Kheone bit her lip in thought. Something about the simple gesture made her vulnerable. She had been his nemesis since forever, projecting only strength with the occasional burst of anger whenever he wormed his way under her skin. He never imagined her vulnerable. Two beasts fought in head. One wanted to take advantage of her exposure, strike at her, kill her, even. The other wanted to curl around her and protect her.
“I know a place where we can meet in private. I’ll take you there now.”
Kheone straightened and offered a hand to help him up, the same one he had stabbed to form the pact. Shax took it and found himself mere inches from her. He tamped down the twist of longing that snaked through him at her simple touch. Grief and fear and doubt all vied for control on her stately face. Mostly, she looked tired. He wanted to pull her into his arms and offer what comfort he could. His better judgment quashed the impulse. It would only earn him a knife in the belly.
Wordlessly, Kheone opened a rift. Shax walked through, his steps muffled by grass. They stood in a small stand of trees. People hurried by, no one lingering on this cold, cloudy morning. A large Neoclassical building dominated his view, a gigantic badminton birdie on the vast lawn. He pushed aside the other name for the object, knowing he would start giggling like a teenage boy. He recognized it as the museum where he had found Kheone.
The angel walked over to a tree and patted the rough bark.
“Meet here every evening at seven, but not tonight.”
Right, angel funeral. Held the sunset after death. If he was sober enough, his furry alter-ego might make an appearance. The plan was to be anything but sober, but his plans had not turned out well lately.
“If I’m not here, I’ll leave a message in the branches. If you can’t make it, leave a message for me. Michael doesn’t come here.”
“Got it.” Shax turned to go, but something in her posture caused him to hesitate. He looked behind him. “It will be okay, Kheone. We’ll figure out who killed your friend.”
“I know we will. I’m just not sure I’m going to like the answer.”
“Perhaps not, but the Valkyrie bitch I know won’t let that stop her.”
“Regretting your promise yet, Shax?” This time a wry smile graced her mouth.
“As soon as the words were out of my mouth.”
“Goodbye, turd goblin.”
“That was almost a good insult.”
Kheone stepped through the red rift and disappeared from view.
Shax gazed at his hand, still tingling from her brief touch. Christ, he needed a drink. Judging from the position of the sun, it was mid-morning. Should be somewhere open for service by now. He found a seedy-looking bar halfway to the motel and claimed a spot in the establishment, as far from the other patrons as he could get. There was plenty of space at the ill-kept bar. He signaled to the bartender and placed one hand down on the bar. It came away sticky. Sometimes he hated people.
“A burger and the cheapest bottle you’ve got,” he said when the man finally answered the summons.
“Bottle of what?”
“Vodka, whiskey, whatever’s cheap. All I want to do is get drunk and stay drunk.”

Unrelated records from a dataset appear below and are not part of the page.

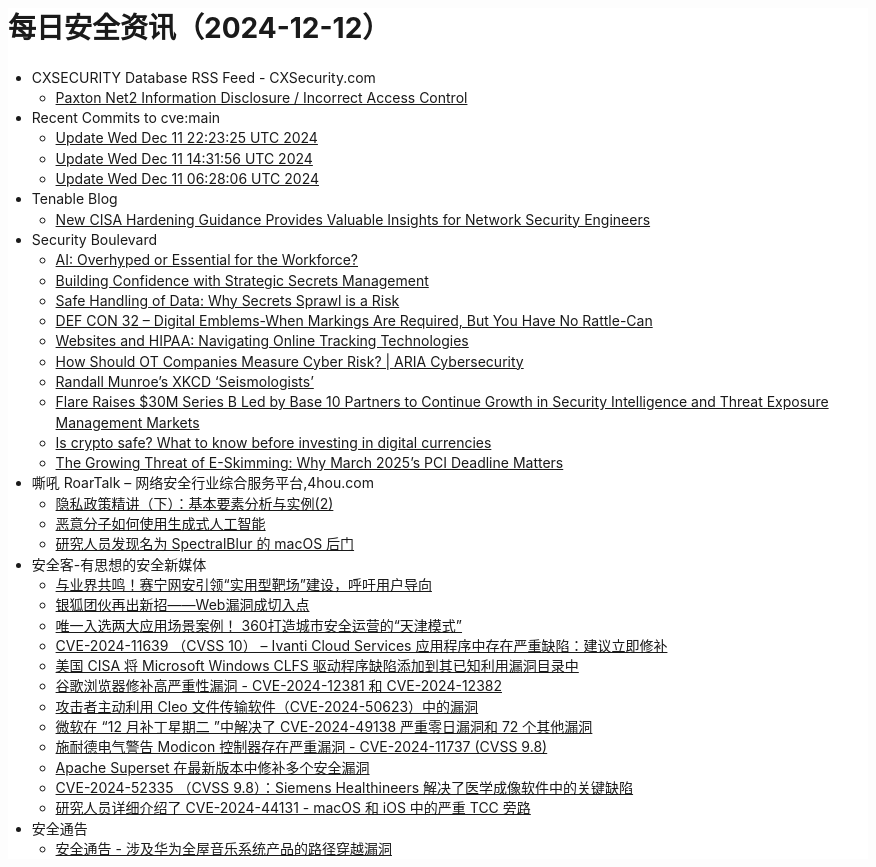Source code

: # 每日安全资讯（2024-12-12）

- CXSECURITY Database RSS Feed - CXSecurity.com
  - [Paxton Net2 Information Disclosure / Incorrect Access Control](https://cxsecurity.com/issue/WLB-2024120016)
- Recent Commits to cve:main
  - [Update Wed Dec 11 22:23:25 UTC 2024](https://github.com/trickest/cve/commit/d5beb52ba7d9a207e5c771ac5f48829f1dce118f)
  - [Update Wed Dec 11 14:31:56 UTC 2024](https://github.com/trickest/cve/commit/b84bb43ed18b12d2a046994a4341186f4904065c)
  - [Update Wed Dec 11 06:28:06 UTC 2024](https://github.com/trickest/cve/commit/c53dfff9cbd3f1177da8bc6608858adcc2c0da12)
- Tenable Blog
  - [New CISA Hardening Guidance Provides Valuable Insights for Network Security Engineers](https://www.tenable.com/blog/new-cisa-hardening-guidance-provides-valuable-insights-for-network-security-engineers)
- Security Boulevard
  - [AI: Overhyped or Essential for the Workforce?](https://securityboulevard.com/2024/12/ai-overhyped-or-essential-for-the-workforce/)
  - [Building Confidence with Strategic Secrets Management](https://securityboulevard.com/2024/12/building-confidence-with-strategic-secrets-management/)
  - [Safe Handling of Data: Why Secrets Sprawl is a Risk](https://securityboulevard.com/2024/12/safe-handling-of-data-why-secrets-sprawl-is-a-risk/)
  - [DEF CON 32 – Digital Emblems-When Markings Are Required, But You Have No Rattle-Can](https://securityboulevard.com/2024/12/def-con-32-digital-emblems-when-markings-are-required-but-you-have-no-rattle-can/)
  - [Websites and HIPAA: Navigating Online Tracking Technologies](https://securityboulevard.com/2024/12/websites-and-hipaa-navigating-online-tracking-technologies/)
  - [How Should OT Companies Measure Cyber Risk? | ARIA Cybersecurity](https://securityboulevard.com/2024/12/how-should-ot-companies-measure-cyber-risk-aria-cybersecurity/)
  - [Randall Munroe’s XKCD ‘Seismologists’](https://securityboulevard.com/2024/12/randall-munroes-xkcd-seismologists/)
  - [Flare Raises $30M Series B Led by Base 10 Partners to Continue Growth in Security Intelligence and Threat Exposure Management Markets](https://securityboulevard.com/2024/12/flare-raises-30m-series-b-led-by-base-10-partners-to-continue-growth-in-security-intelligence-and-threat-exposure-management-markets/)
  - [Is crypto safe? What to know before investing in digital currencies](https://securityboulevard.com/2024/12/is-crypto-safe-what-to-know-before-investing-in-digital-currencies/)
  - [The Growing Threat of E-Skimming: Why March 2025’s PCI Deadline Matters](https://securityboulevard.com/2024/12/the-growing-threat-of-e-skimming-why-march-2025s-pci-deadline-matters/)
- 嘶吼 RoarTalk – 网络安全行业综合服务平台,4hou.com
  - [隐私政策精讲（下）：基本要素分析与实例(2)](https://www.4hou.com/posts/qo6k)
  - [恶意分子如何使用生成式人工智能](https://www.4hou.com/posts/kgBK)
  - [研究人员发现名为 SpectralBlur 的 macOS 后门](https://www.4hou.com/posts/OGLQ)
- 安全客-有思想的安全新媒体
  - [与业界共鸣！赛宁网安引领“实用型靶场”建设，呼吁用户导向](https://www.anquanke.com/post/id/301903)
  - [银狐团伙再出新招——Web漏洞成切入点](https://www.anquanke.com/post/id/302630)
  - [唯一入选两大应用场景案例！ 360打造城市安全运营的“天津模式”](https://www.anquanke.com/post/id/302623)
  - [CVE-2024-11639 （CVSS 10） – Ivanti Cloud Services 应用程序中存在严重缺陷：建议立即修补](https://www.anquanke.com/post/id/302620)
  - [美国 CISA 将 Microsoft Windows CLFS 驱动程序缺陷添加到其已知利用漏洞目录中](https://www.anquanke.com/post/id/302617)
  - [谷歌浏览器修补高严重性漏洞 - CVE-2024-12381 和 CVE-2024-12382](https://www.anquanke.com/post/id/302614)
  - [攻击者主动利用 Cleo 文件传输软件（CVE-2024-50623）中的漏洞](https://www.anquanke.com/post/id/302611)
  - [微软在 “12 月补丁星期二 ”中解决了 CVE-2024-49138 严重零日漏洞和 72 个其他漏洞](https://www.anquanke.com/post/id/302608)
  - [施耐德电气警告 Modicon 控制器存在严重漏洞 - CVE-2024-11737 (CVSS 9.8)](https://www.anquanke.com/post/id/302605)
  - [Apache Superset 在最新版本中修补多个安全漏洞](https://www.anquanke.com/post/id/302602)
  - [CVE-2024-52335 （CVSS 9.8）：Siemens Healthineers 解决了医学成像软件中的关键缺陷](https://www.anquanke.com/post/id/302599)
  - [研究人员详细介绍了 CVE-2024-44131 - macOS 和 iOS 中的严重 TCC 旁路](https://www.anquanke.com/post/id/302595)
- 安全通告
  - [安全通告 - 涉及华为全屋音乐系统产品的路径穿越漏洞](//www.huawei.com/cn/psirt/security-advisories/2024/huawei-sa-ptvihhms-91f7c6fa-cn)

Drinking alone in his crappy motel room was less appealing than drinking in this crappy bar. At least he had some company here.
“You driving?” asked the bartender.
“Don’t even own a car.”
“Fine. A burger and a bottle of corn whiskey coming up. Pay first.”
Shax gave the bartender most of his cash and poured a glass when the man finally delivered the bottle. He drank down the contents, the cheap alcohol scorching his throat. Repeating the process twice more before his burger arrived, his nerves settled. The voice in his head telling him this whole deal with Kheone was a horrible idea mellowed into a soothing whisper.